Sejak saat itu meskipun regulator mengalami pergantian tetapi tidak pernah berhenti berupaya memfasilitasi penyelesaian permasalahan Bumiputera.
"Sejak 1997 hingga sekarang regulator setidaknya sudah tiga kali menghadapi opsi melikuidasi atau melanjutkan upaya penyehatan AJBB. Tiga kali pula Regulator memilih untuk menyelamatkan Bumiputera," tambah Piter.
Menurutnya, Permasalahan AJBB tidak pernah selesai tuntas karena pengelola Bumiputera yaitu BPA, komisaris dan direksi tidak pernah konsisten melaksanakan program-program yang mereka susun sendiri.
Pembangkangan
Piter melanjutkan, belajar dari fakta bahwa gagalnya program penyehatan AJBB selama ini lebih disebabkan oleh intervensi BPA, regulator yaitu OJK mencoba untuk lebih tegas dengan mengeluarkan empat kali perintah tertulis kepada Bumiputera yang isinya meminta BPA untuk lebih independen, tidak mencampuri pengelolaan Bumiputera, serta segera mengambil tindakan mengakui kerugian yang dialami AJBB.
Surat Perintah Tertulis dari OJK menjadi awal pembangkangan BPA terhadap OJK. BPA kemudian tidak memberikan dukungan yang cukup terhadap upayaupaya penyehatan keuangan AJBB. Akibatnya seluruh program penyelesaian AJBB gagal.

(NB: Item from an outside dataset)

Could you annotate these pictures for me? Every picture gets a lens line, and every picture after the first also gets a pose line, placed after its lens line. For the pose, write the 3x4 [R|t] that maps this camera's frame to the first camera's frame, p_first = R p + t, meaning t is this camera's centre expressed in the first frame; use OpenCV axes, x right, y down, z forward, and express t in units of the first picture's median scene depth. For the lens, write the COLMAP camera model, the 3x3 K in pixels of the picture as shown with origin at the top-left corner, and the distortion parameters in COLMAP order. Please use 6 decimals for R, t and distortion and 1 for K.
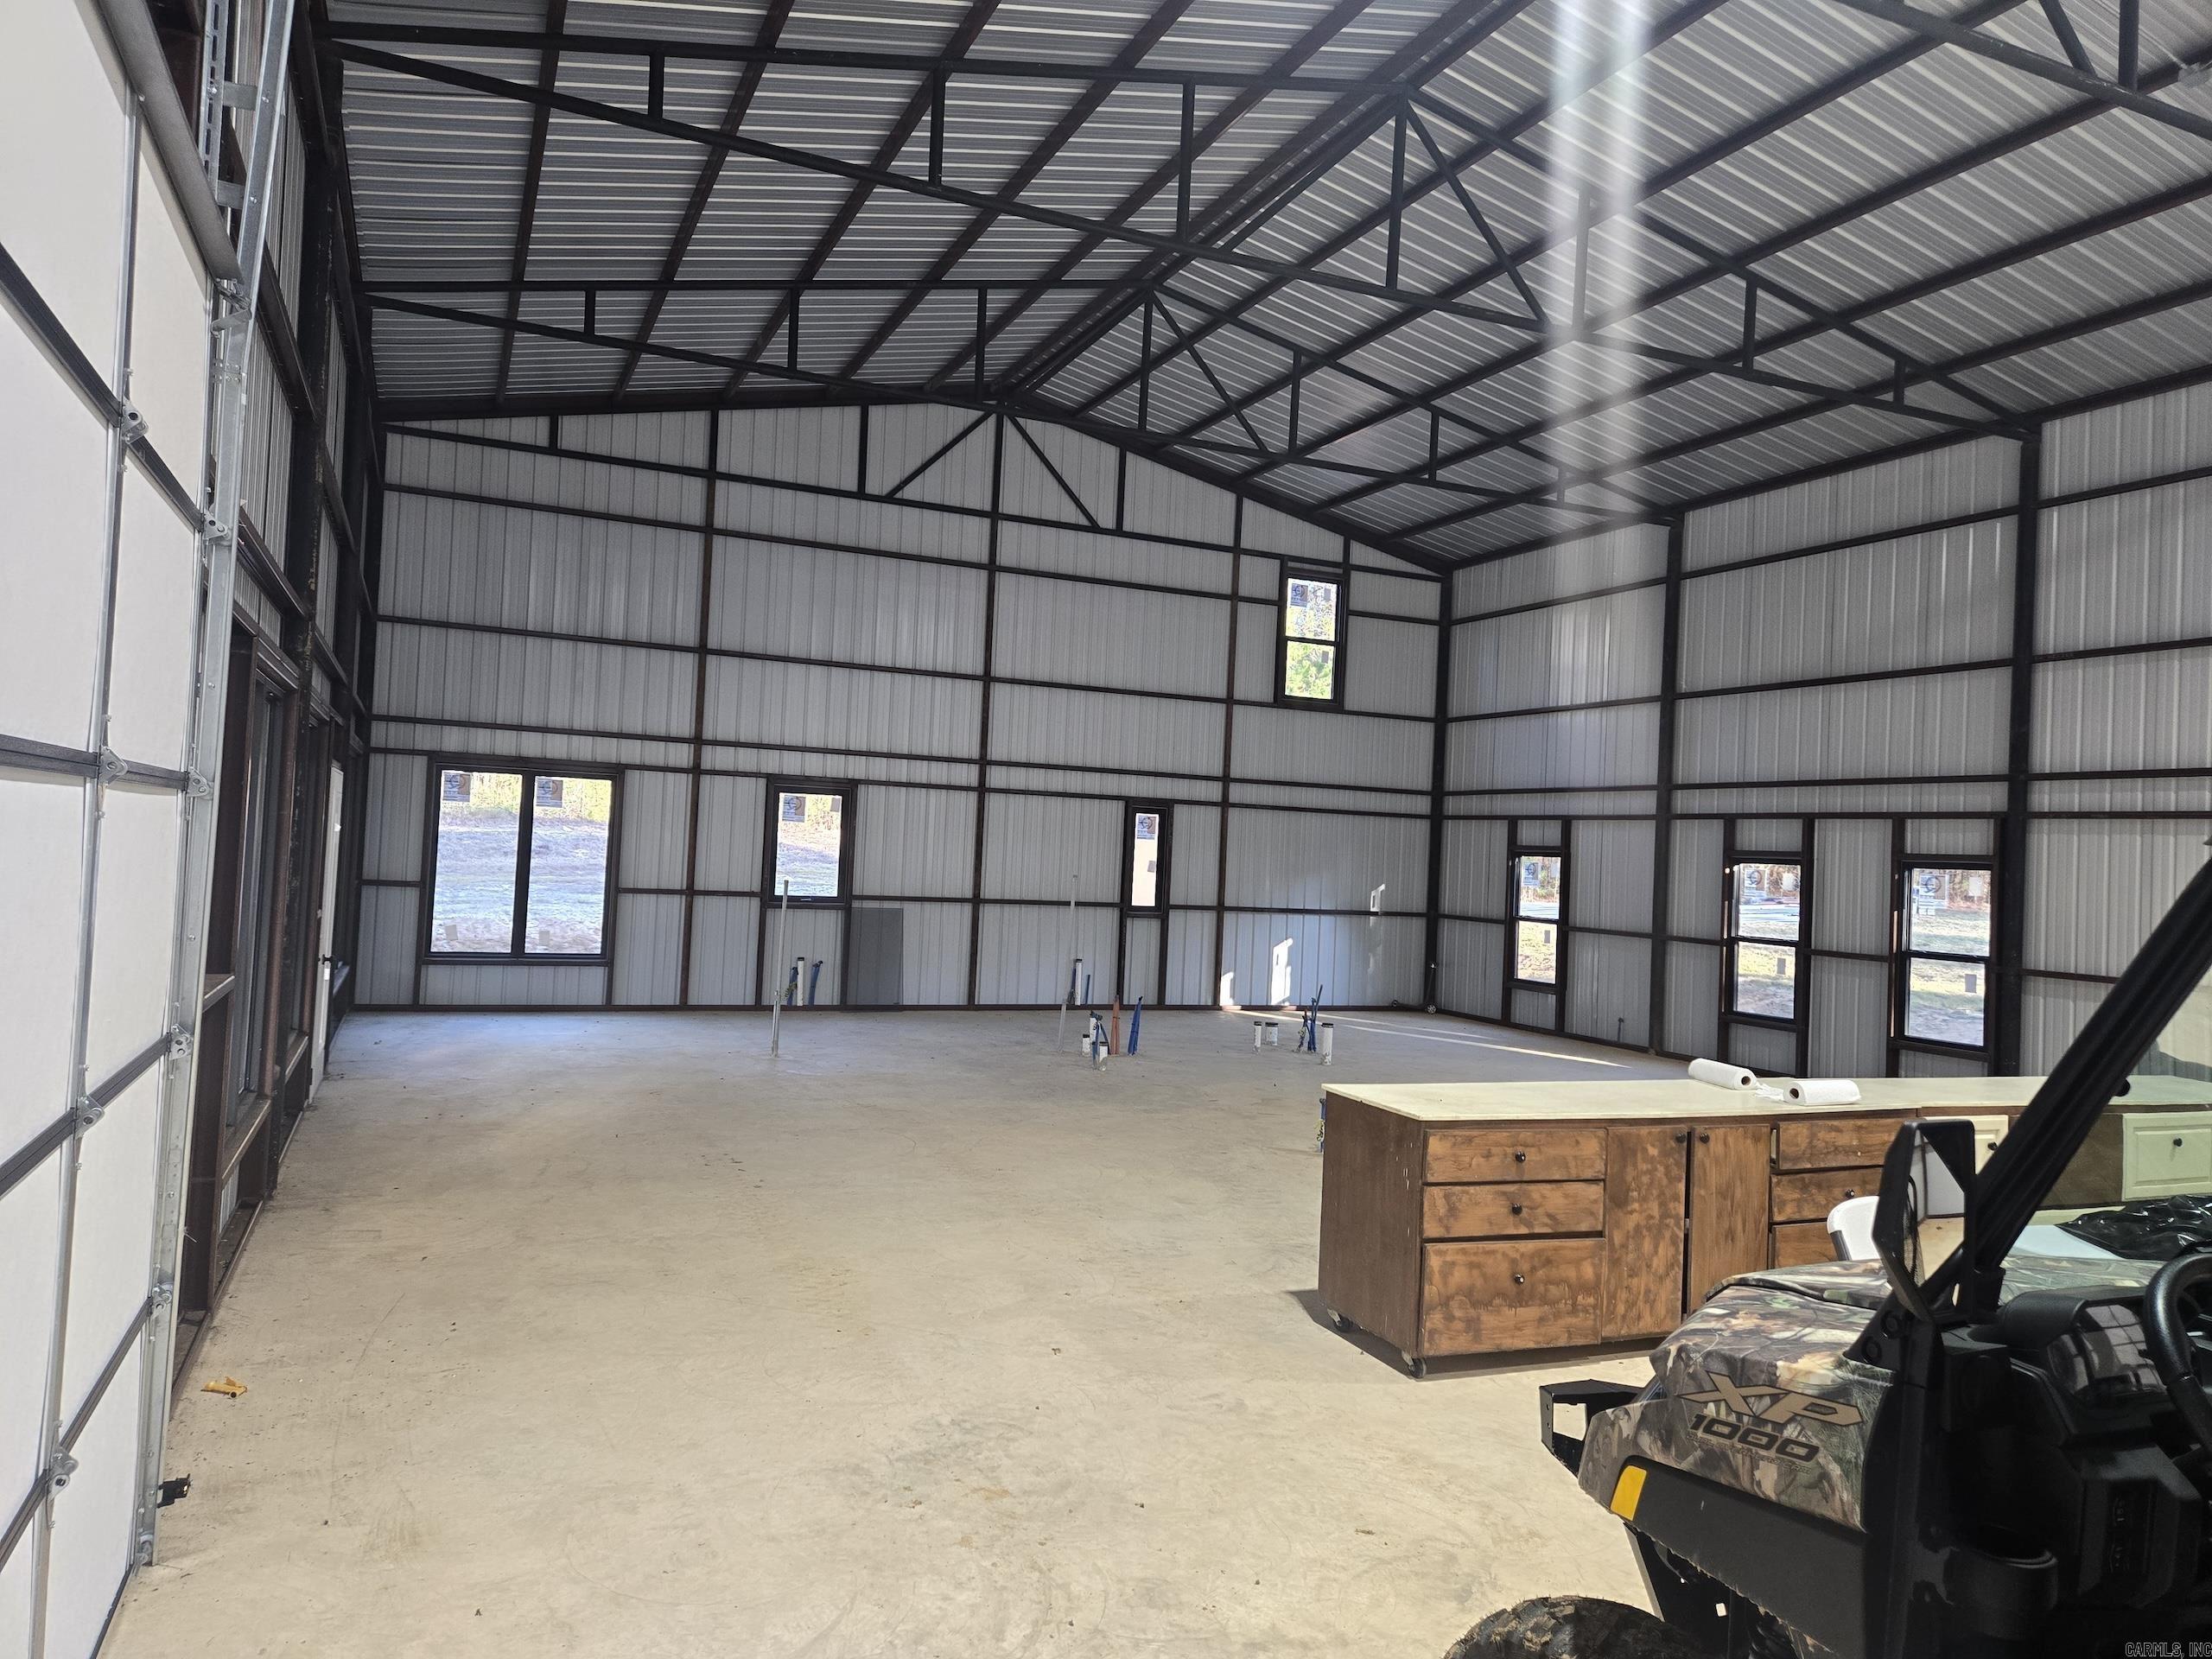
lens RADIAL K [[1471.4, 0, 1066.6], [0, 1471.4, 831.7], [0, 0, 1]] dist [0.083973, -0.064812]
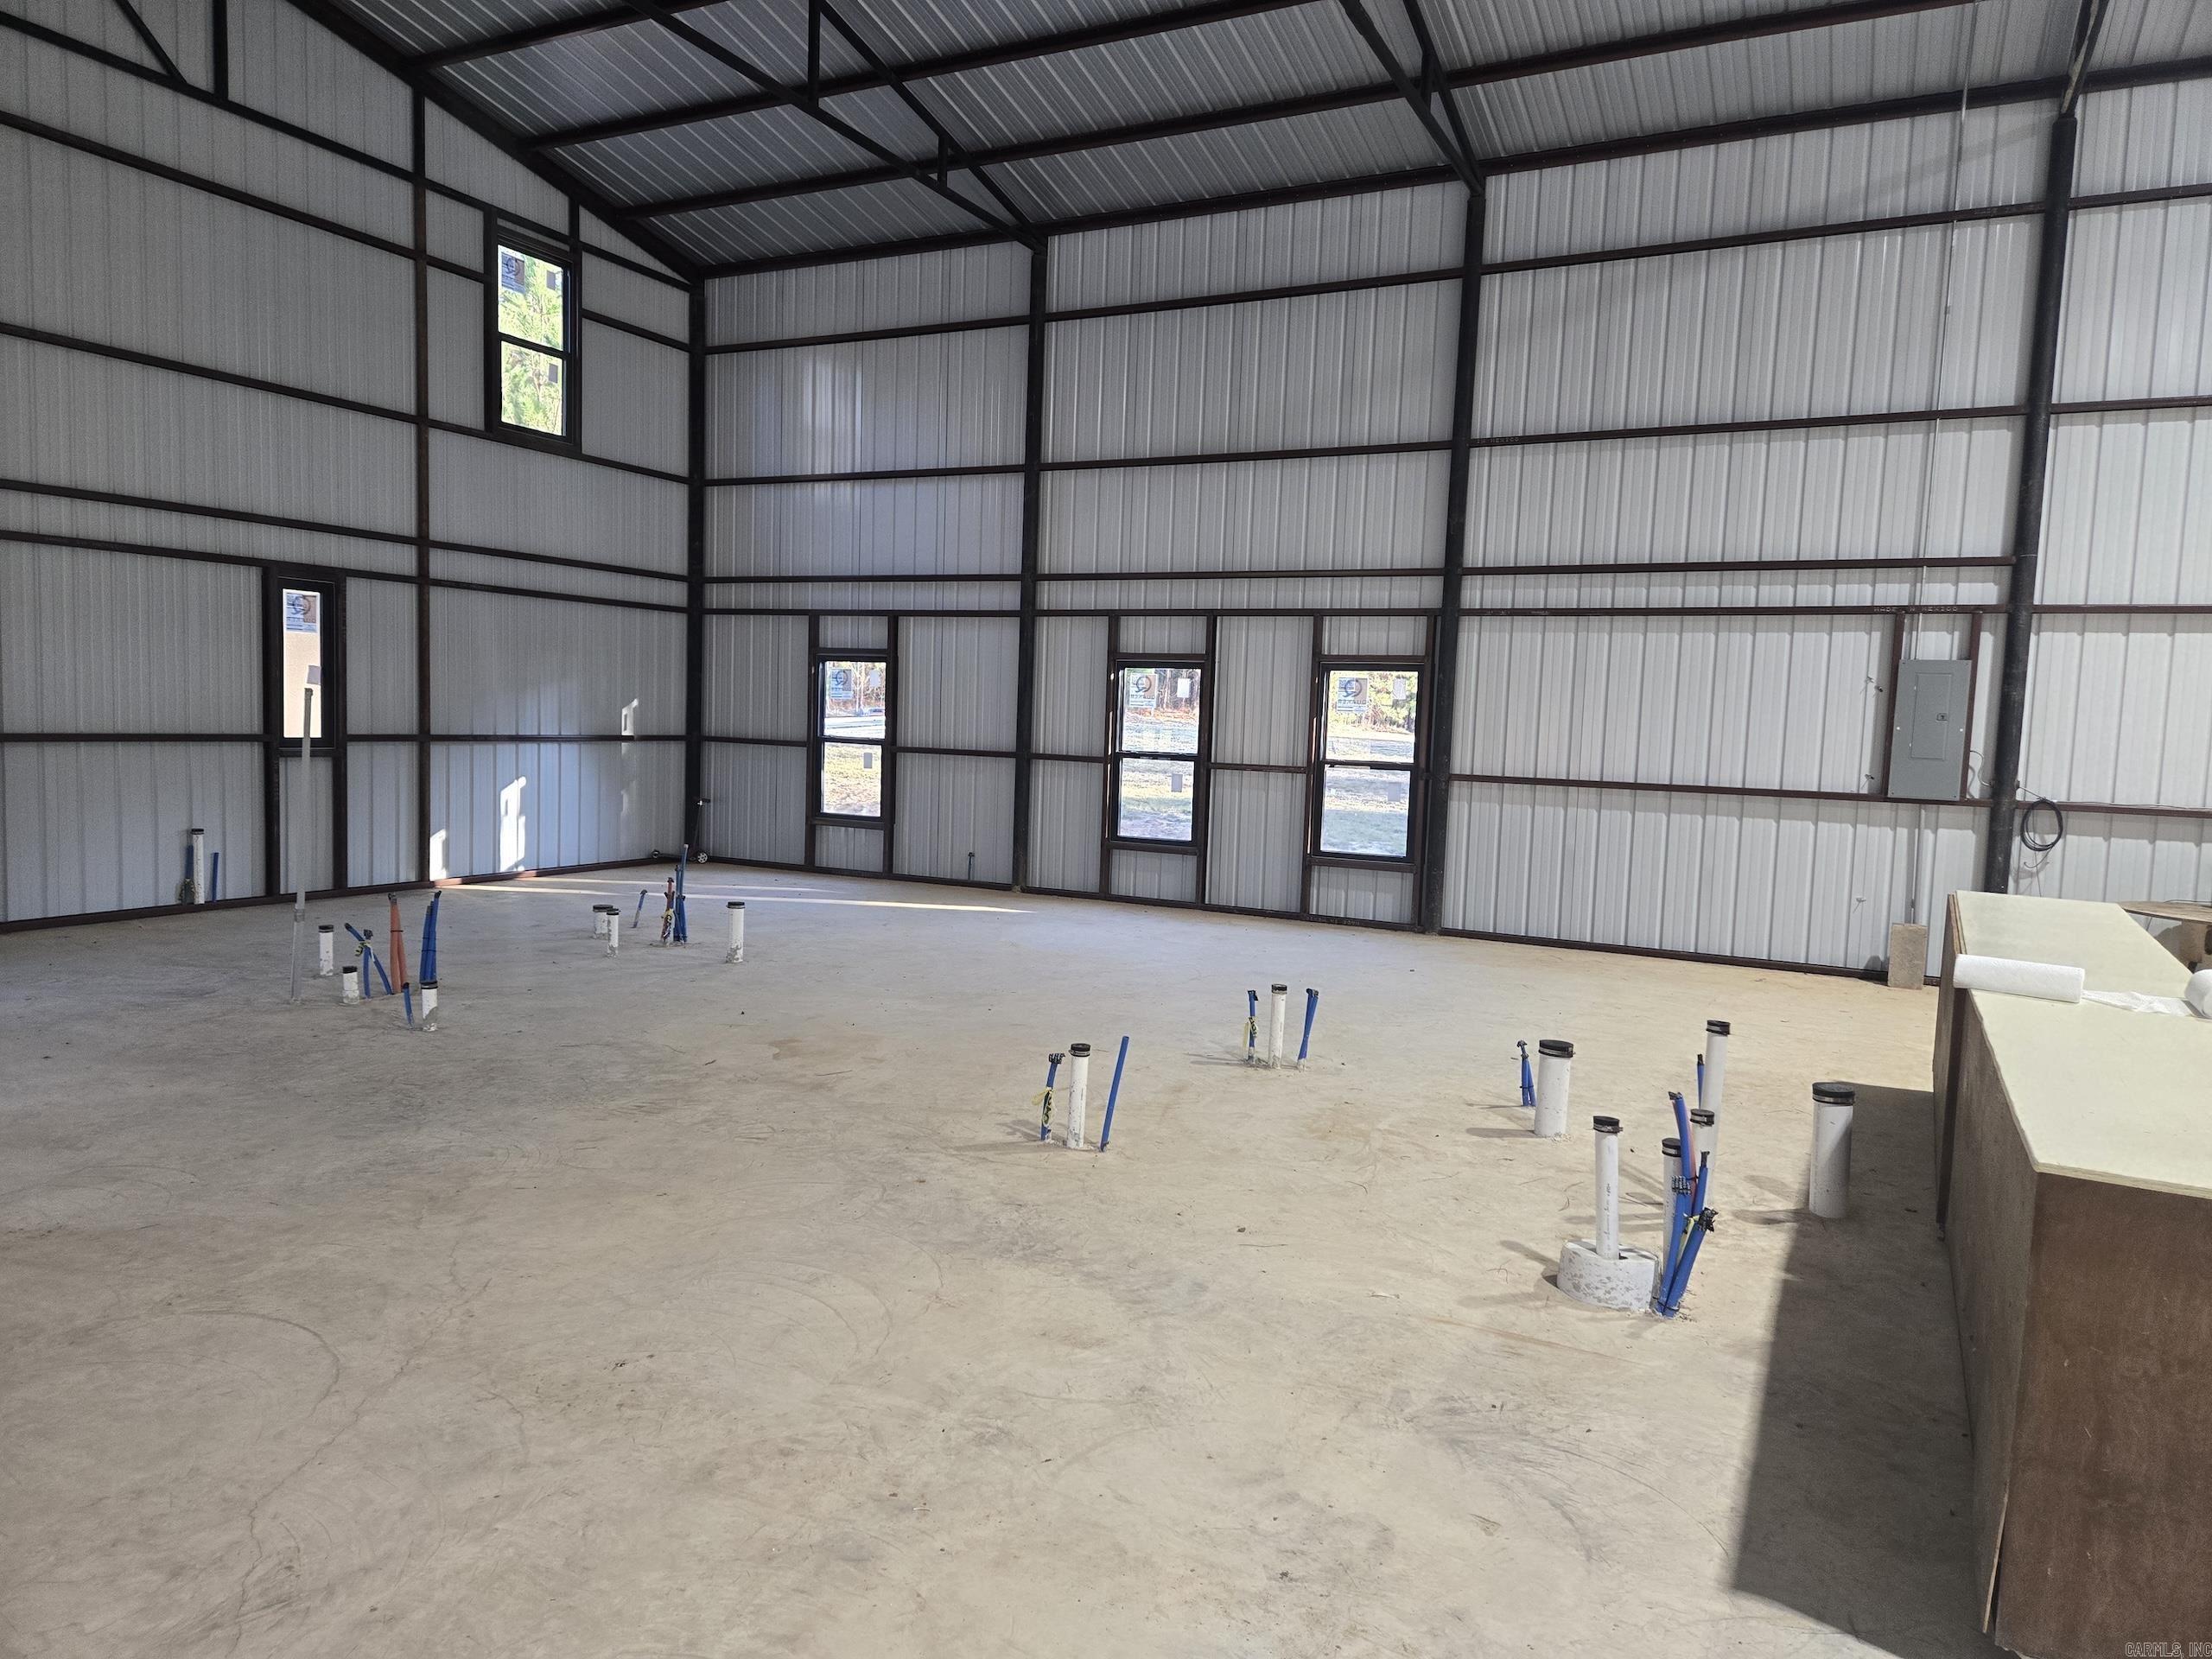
lens RADIAL K [[1471.4, 0, 1066.6], [0, 1471.4, 831.7], [0, 0, 1]] dist [0.083973, -0.064812]
pose [[0.771035, -0.071938, 0.632716, -0.104620], [-0.007366, 0.992524, 0.121823, 0.009752], [-0.636750, -0.098590, 0.764741, 0.294994]]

Pembangkangan terbesar BPA adalah ketika OJK mengeluarkan perintah tertulis yang keempat melalui surat No. S-13/D.05/2020 tanggal 16 April 2020. Isi perintah tertulis tersebut adalah meminta AJBB untuk segera melaksanakan Sidang Luar Biasa BPA/RUA guna mengambil keputusan terkait kerugian yang dialami AJBB sebagaimana diatur dalam pasal 38 Anggaran Dasar Bumiputera.